Maka itu sebabnya umat Tuhan jangan hanya melihat pimpinan Allah hanya selalu positif, maka kita tidak dapat memahami pimpinan-Nya dan kehendak-Nya. Belajarlah mengetahui pimpinan Roh Kudus meskipun itu seolah-olah selalu kelihatan negatif tetapi ia selalu memperhatikan dan menuntun umat-Nya.
Penderitaan Sebagai Kesaksian
Penderitaan yang disebabkan oleh penganiayaan karena agama bukanlah pengalaman asing bagi gereja.  Sejak berabad-abad bahkan pada sepanjang zaman, banyak orang kristen telah menderita hanya karena mereka adalah orang Kristen. Penganiayaan terhadap orang Kristen berkaitan dengan kesalahpahaman tentang kekristenan. Meskipun telah berjuang untuk menghindari itu semua pada masa lampau dengan positif, tetapi harus disadari bahwa penderitaaan adalah bagian dari eksistensi gereja dan penderitaan bukanlah pengalaman asing dalam kehidupan gereja (1 Ptr. 4:12).
Sebagaimana halnya dengan apa yang dialami oleh Tuhan Yesus Kristus dalam masa-masa pelayanan-Nya berbagai kesukaran-kesukaran dialami-Nya, demikian juga gereja terpanggil untuk mengikuti teladan sebagai kepala dan Tuhannya, khususnya dalam penderitaan dan penolakan, hal ini dapat dibandingkan (Luk. 14:25-33 ; Yoh. 12: 23-25; Rm. 8:17 dst.). Bruce Milne memberikan pernyataan atas hal ini mengatakan bahwa salib atau penderitaan itu menentukan kehidupan dan misi pengikut-Nya. Dimana Gereja itu merupakan persekutuan di bawah salib (Mrk. 8:3-38; Kis. 14:22; 2 Tim. 3:12).
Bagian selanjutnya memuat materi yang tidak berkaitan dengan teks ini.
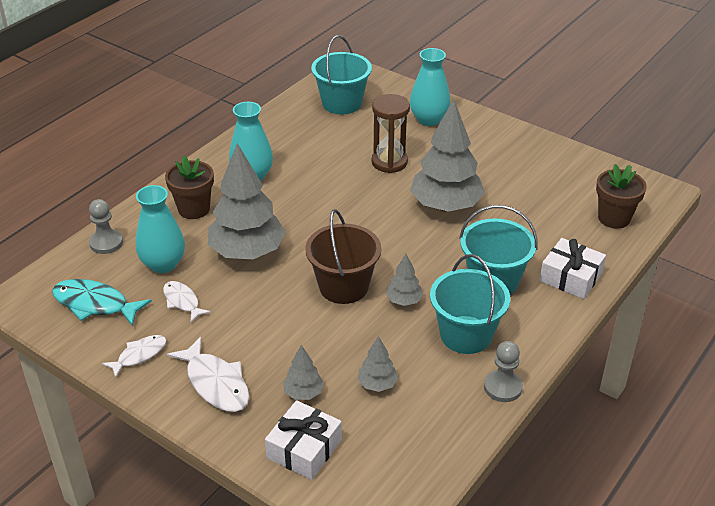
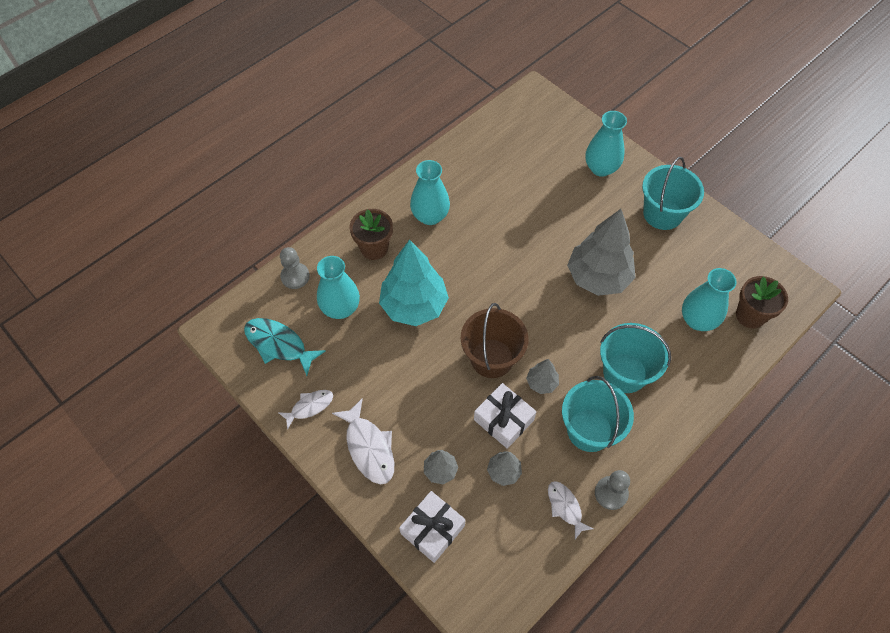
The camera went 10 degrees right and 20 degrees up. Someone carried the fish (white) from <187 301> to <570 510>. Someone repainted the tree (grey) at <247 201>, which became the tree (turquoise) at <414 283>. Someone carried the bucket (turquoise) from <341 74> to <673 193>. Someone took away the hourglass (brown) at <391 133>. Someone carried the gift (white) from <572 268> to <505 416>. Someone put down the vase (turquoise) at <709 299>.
Dalam pada itu Bruce Milne menegaskan juga bahwa dalam Perjanjian Baru, penderitaan merupakan tanda dasar kesaksian dan kehidupan Kristen karena kata saksi itu sendiri padanannya dengan bahasa Yunani adalah martir. Jadi dalam menggenapkan rencana-Nya untuk membentuk gereja menurut citra Tuhan dan memperluas kesaksiannya agar semakin lengkap di dunia, Allah memakai penderitaan baik secara berkelompok maupun secara perorangan (Ayb. 23:10; Mzm. 119:67,71; Yoh. 15:3; Ibr 12: 4-13; 1 Ptr. 1:6-7). [6]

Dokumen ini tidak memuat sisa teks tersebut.